I’ve made a few hot pots and the most labor-intensive part is all the chopping. Once that’s complete, the actual cooking itself is easy and quick. Before you know it, dinner is served!
Many regions of Japan have different types of broth and ingredients that are signature for their area. In Hokkaido, their Ishikari nabé has a rich miso and dashi broth with potatoes, Napa cabbage, tofu, negi (a thick green onion), enoki mushrooms, and salmon. Tonyu nabé has a chicken stock and soy milk base that is much loved by people looking for something really different.

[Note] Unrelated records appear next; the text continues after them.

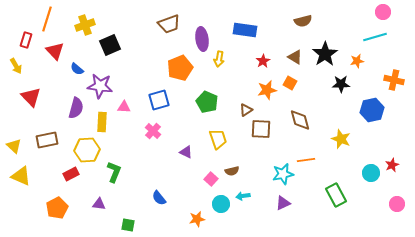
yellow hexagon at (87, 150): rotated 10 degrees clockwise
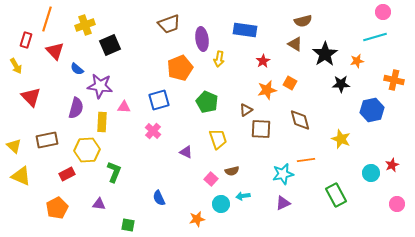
brown triangle at (295, 57): moved 13 px up
red rectangle at (71, 174): moved 4 px left
blue semicircle at (159, 198): rotated 14 degrees clockwise
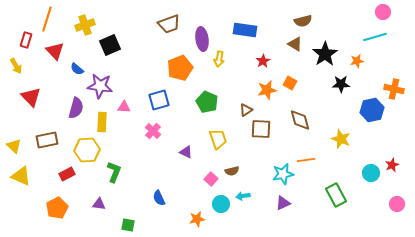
orange cross at (394, 80): moved 9 px down
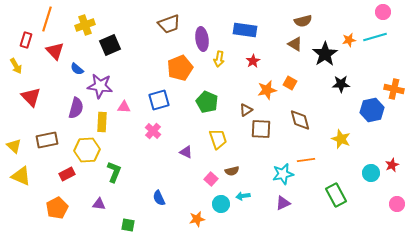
red star at (263, 61): moved 10 px left
orange star at (357, 61): moved 8 px left, 21 px up
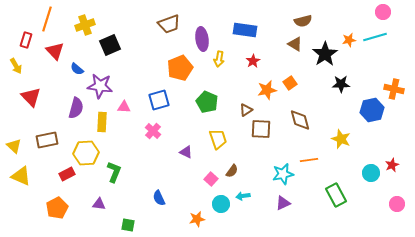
orange square at (290, 83): rotated 24 degrees clockwise
yellow hexagon at (87, 150): moved 1 px left, 3 px down
orange line at (306, 160): moved 3 px right
brown semicircle at (232, 171): rotated 40 degrees counterclockwise
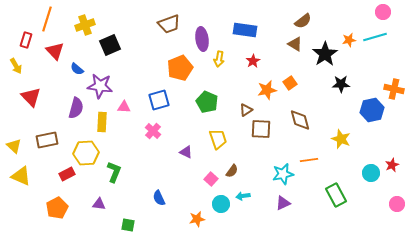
brown semicircle at (303, 21): rotated 24 degrees counterclockwise
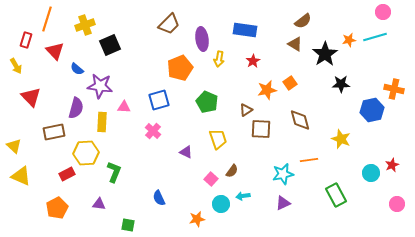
brown trapezoid at (169, 24): rotated 25 degrees counterclockwise
brown rectangle at (47, 140): moved 7 px right, 8 px up
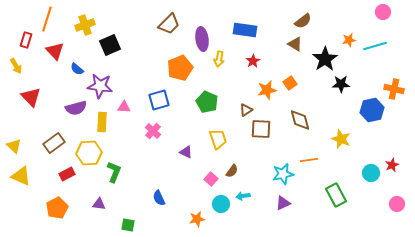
cyan line at (375, 37): moved 9 px down
black star at (325, 54): moved 5 px down
purple semicircle at (76, 108): rotated 60 degrees clockwise
brown rectangle at (54, 132): moved 11 px down; rotated 25 degrees counterclockwise
yellow hexagon at (86, 153): moved 3 px right
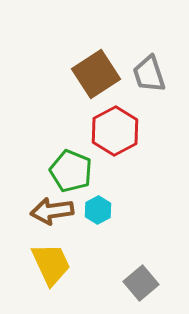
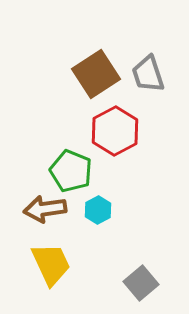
gray trapezoid: moved 1 px left
brown arrow: moved 7 px left, 2 px up
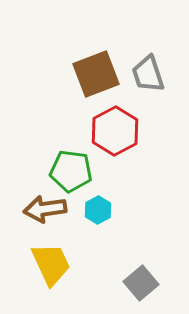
brown square: rotated 12 degrees clockwise
green pentagon: rotated 15 degrees counterclockwise
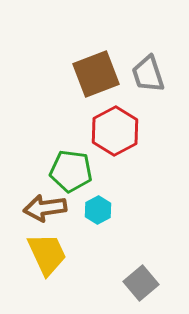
brown arrow: moved 1 px up
yellow trapezoid: moved 4 px left, 10 px up
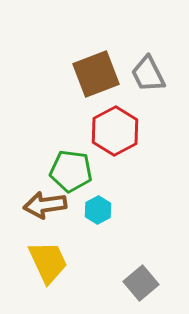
gray trapezoid: rotated 9 degrees counterclockwise
brown arrow: moved 3 px up
yellow trapezoid: moved 1 px right, 8 px down
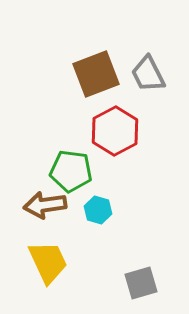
cyan hexagon: rotated 16 degrees counterclockwise
gray square: rotated 24 degrees clockwise
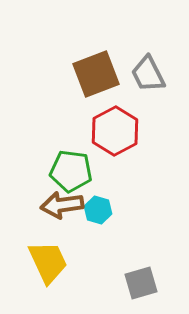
brown arrow: moved 17 px right
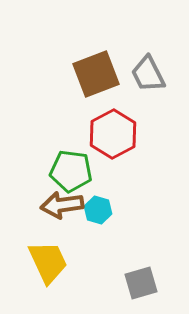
red hexagon: moved 2 px left, 3 px down
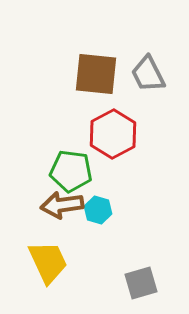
brown square: rotated 27 degrees clockwise
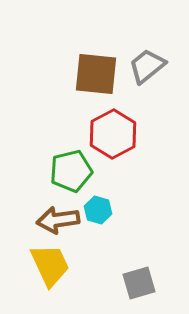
gray trapezoid: moved 1 px left, 8 px up; rotated 78 degrees clockwise
green pentagon: rotated 21 degrees counterclockwise
brown arrow: moved 4 px left, 15 px down
yellow trapezoid: moved 2 px right, 3 px down
gray square: moved 2 px left
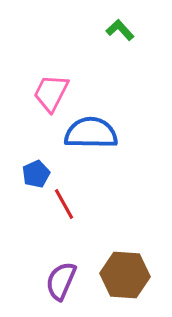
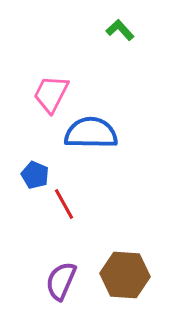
pink trapezoid: moved 1 px down
blue pentagon: moved 1 px left, 1 px down; rotated 24 degrees counterclockwise
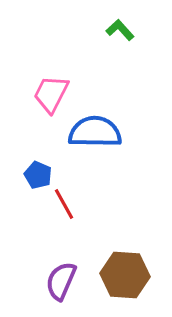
blue semicircle: moved 4 px right, 1 px up
blue pentagon: moved 3 px right
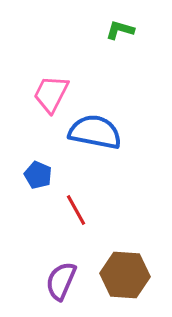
green L-shape: rotated 32 degrees counterclockwise
blue semicircle: rotated 10 degrees clockwise
red line: moved 12 px right, 6 px down
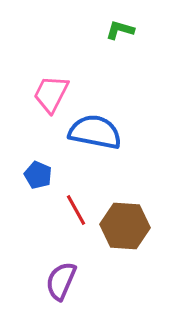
brown hexagon: moved 49 px up
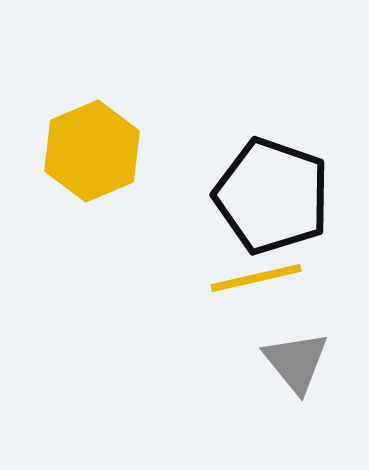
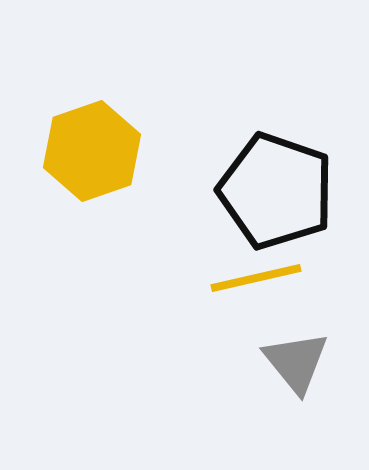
yellow hexagon: rotated 4 degrees clockwise
black pentagon: moved 4 px right, 5 px up
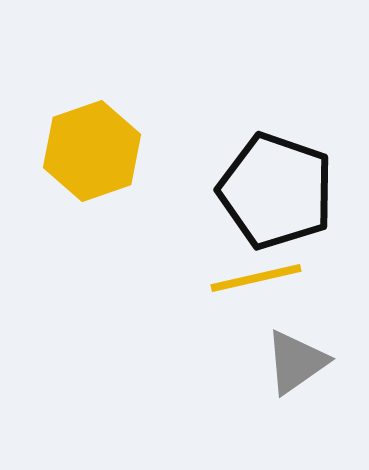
gray triangle: rotated 34 degrees clockwise
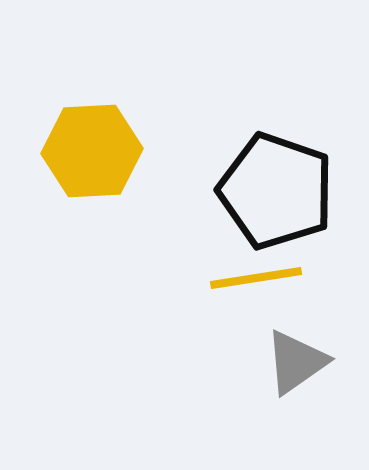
yellow hexagon: rotated 16 degrees clockwise
yellow line: rotated 4 degrees clockwise
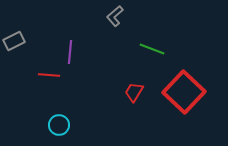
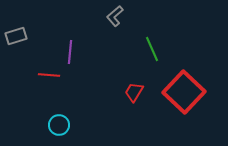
gray rectangle: moved 2 px right, 5 px up; rotated 10 degrees clockwise
green line: rotated 45 degrees clockwise
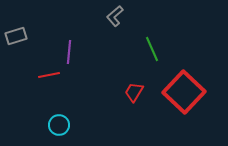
purple line: moved 1 px left
red line: rotated 15 degrees counterclockwise
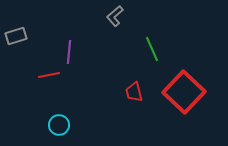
red trapezoid: rotated 45 degrees counterclockwise
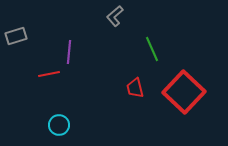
red line: moved 1 px up
red trapezoid: moved 1 px right, 4 px up
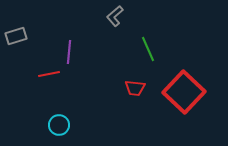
green line: moved 4 px left
red trapezoid: rotated 70 degrees counterclockwise
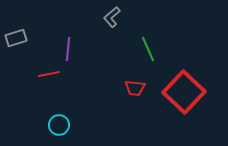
gray L-shape: moved 3 px left, 1 px down
gray rectangle: moved 2 px down
purple line: moved 1 px left, 3 px up
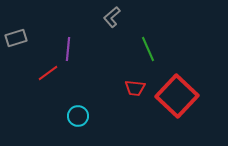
red line: moved 1 px left, 1 px up; rotated 25 degrees counterclockwise
red square: moved 7 px left, 4 px down
cyan circle: moved 19 px right, 9 px up
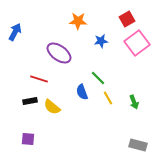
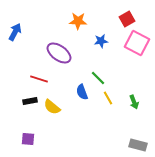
pink square: rotated 25 degrees counterclockwise
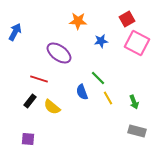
black rectangle: rotated 40 degrees counterclockwise
gray rectangle: moved 1 px left, 14 px up
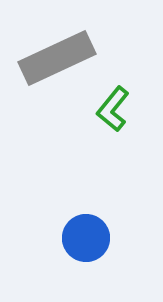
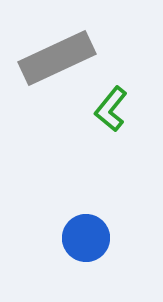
green L-shape: moved 2 px left
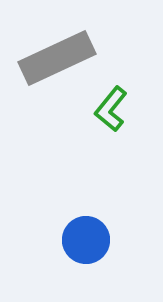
blue circle: moved 2 px down
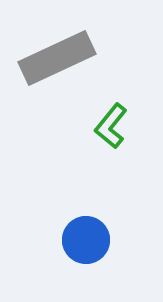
green L-shape: moved 17 px down
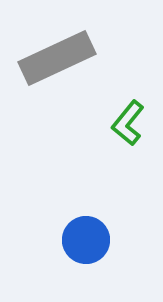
green L-shape: moved 17 px right, 3 px up
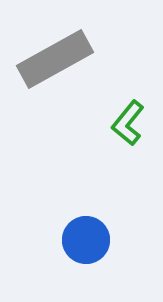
gray rectangle: moved 2 px left, 1 px down; rotated 4 degrees counterclockwise
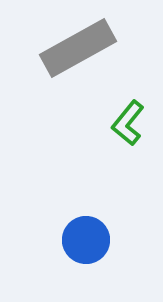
gray rectangle: moved 23 px right, 11 px up
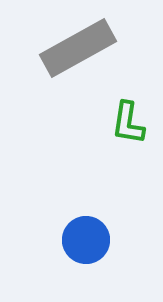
green L-shape: rotated 30 degrees counterclockwise
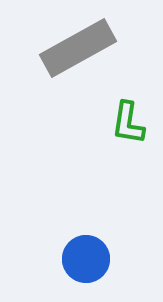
blue circle: moved 19 px down
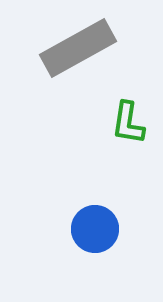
blue circle: moved 9 px right, 30 px up
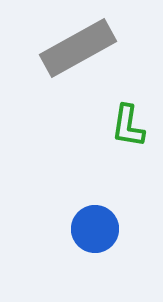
green L-shape: moved 3 px down
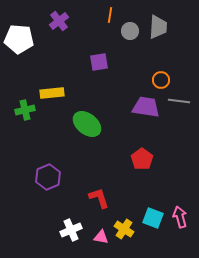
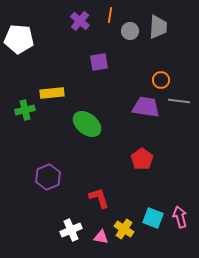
purple cross: moved 21 px right; rotated 12 degrees counterclockwise
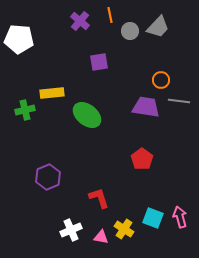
orange line: rotated 21 degrees counterclockwise
gray trapezoid: rotated 40 degrees clockwise
green ellipse: moved 9 px up
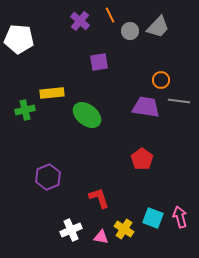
orange line: rotated 14 degrees counterclockwise
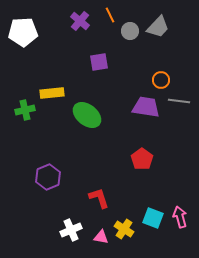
white pentagon: moved 4 px right, 7 px up; rotated 8 degrees counterclockwise
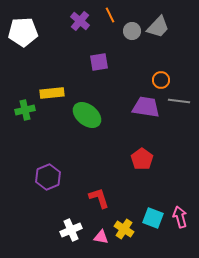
gray circle: moved 2 px right
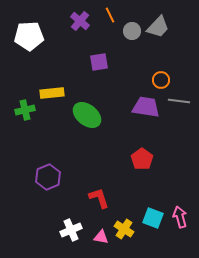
white pentagon: moved 6 px right, 4 px down
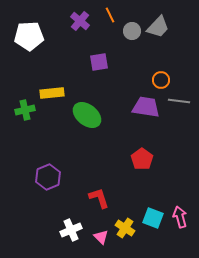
yellow cross: moved 1 px right, 1 px up
pink triangle: rotated 35 degrees clockwise
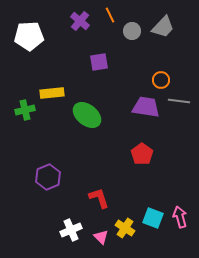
gray trapezoid: moved 5 px right
red pentagon: moved 5 px up
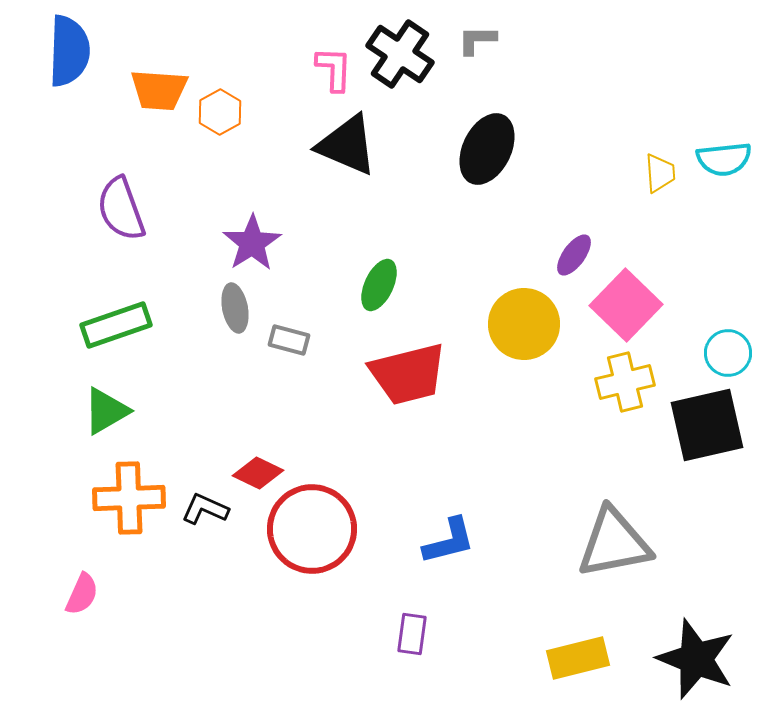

But the most popular version of nabé is Chanko nabé, the biggest hot pot soup eaten by sumo wrestlers to aid in their weight gain. Chanko nabé is absolutely bursting with ingredients! Chicken, beef, seafood, tons of vegetables, and a savory broth. It’ll make you full in no time flat. Restaurants across the country specialize in sumo-themed Chanko nabé, with tiny sumo ring mockups in the middle of the dining area. They look like fun!
Nabé has a long rich history in Japan, harking back to a time when homes were heated by a fire pit in the center of the house. It was a good place to hang a stone or clay pot and keep food bubbling away all day. Nowadays, portable gas burners are a popular sight in both homes and restaurants. They sit in the middle of the table, with the nabé cooking on it, and people grab ingredients from the central pot with their chopsticks to their own bowls. Because everyone is using their own chopsticks to grab ingredients, nabé is usually enjoyed with good friends and family, people you like and trust. It can be a great way to spend an evening along with a cold beer or some saké! Give it a shot sometime soon!